TASK INSTRUCTIONS
Change "common name" to "vernacular name" in the lines starting with the one containing "family: Lacertidae" and running through the last line, leaving everything else as it is. Give only those lines.
----
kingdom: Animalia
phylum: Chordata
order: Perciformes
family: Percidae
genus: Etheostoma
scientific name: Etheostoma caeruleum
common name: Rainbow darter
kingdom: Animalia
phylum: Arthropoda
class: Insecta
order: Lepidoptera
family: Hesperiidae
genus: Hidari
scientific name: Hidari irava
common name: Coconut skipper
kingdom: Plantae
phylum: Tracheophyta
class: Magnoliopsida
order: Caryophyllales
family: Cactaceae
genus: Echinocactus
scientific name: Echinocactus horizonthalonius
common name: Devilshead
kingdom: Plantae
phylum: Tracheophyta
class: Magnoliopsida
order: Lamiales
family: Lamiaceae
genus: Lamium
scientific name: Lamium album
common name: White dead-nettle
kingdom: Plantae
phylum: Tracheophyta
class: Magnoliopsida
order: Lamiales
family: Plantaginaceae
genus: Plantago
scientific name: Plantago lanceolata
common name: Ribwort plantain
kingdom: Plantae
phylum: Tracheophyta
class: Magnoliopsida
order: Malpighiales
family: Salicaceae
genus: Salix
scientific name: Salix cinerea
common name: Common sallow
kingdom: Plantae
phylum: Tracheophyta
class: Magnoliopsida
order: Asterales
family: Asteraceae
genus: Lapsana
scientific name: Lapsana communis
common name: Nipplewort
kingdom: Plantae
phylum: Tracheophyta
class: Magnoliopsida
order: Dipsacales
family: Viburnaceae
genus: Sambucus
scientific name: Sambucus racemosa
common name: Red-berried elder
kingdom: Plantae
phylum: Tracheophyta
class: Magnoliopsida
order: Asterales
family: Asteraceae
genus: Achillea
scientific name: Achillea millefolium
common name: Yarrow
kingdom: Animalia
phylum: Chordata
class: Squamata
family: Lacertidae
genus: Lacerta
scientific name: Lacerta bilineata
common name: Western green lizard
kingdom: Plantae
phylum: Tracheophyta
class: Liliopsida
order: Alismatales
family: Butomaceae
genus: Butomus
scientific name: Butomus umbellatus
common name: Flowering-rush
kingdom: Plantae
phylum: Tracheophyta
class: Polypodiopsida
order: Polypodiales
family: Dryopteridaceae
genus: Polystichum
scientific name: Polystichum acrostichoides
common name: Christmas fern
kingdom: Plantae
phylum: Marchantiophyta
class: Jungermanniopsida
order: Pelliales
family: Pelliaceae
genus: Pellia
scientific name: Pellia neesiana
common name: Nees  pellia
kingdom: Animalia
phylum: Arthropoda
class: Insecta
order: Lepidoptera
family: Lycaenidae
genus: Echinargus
----
TASK RESPONSE
family: Lacertidae
genus: Lacerta
scientific name: Lacerta bilineata
vernacular name: Western green lizard
kingdom: Plantae
phylum: Tracheophyta
class: Liliopsida
order: Alismatales
family: Butomaceae
genus: Butomus
scientific name: Butomus umbellatus
vernacular name: Flowering-rush
kingdom: Plantae
phylum: Tracheophyta
class: Polypodiopsida
order: Polypodiales
family: Dryopteridaceae
genus: Polystichum
scientific name: Polystichum acrostichoides
vernacular name: Christmas fern
kingdom: Plantae
phylum: Marchantiophyta
class: Jungermanniopsida
order: Pelliales
family: Pelliaceae
genus: Pellia
scientific name: Pellia neesiana
vernacular name: Nees  pellia
kingdom: Animalia
phylum: Arthropoda
class: Insecta
order: Lepidoptera
family: Lycaenidae
genus: Echinargus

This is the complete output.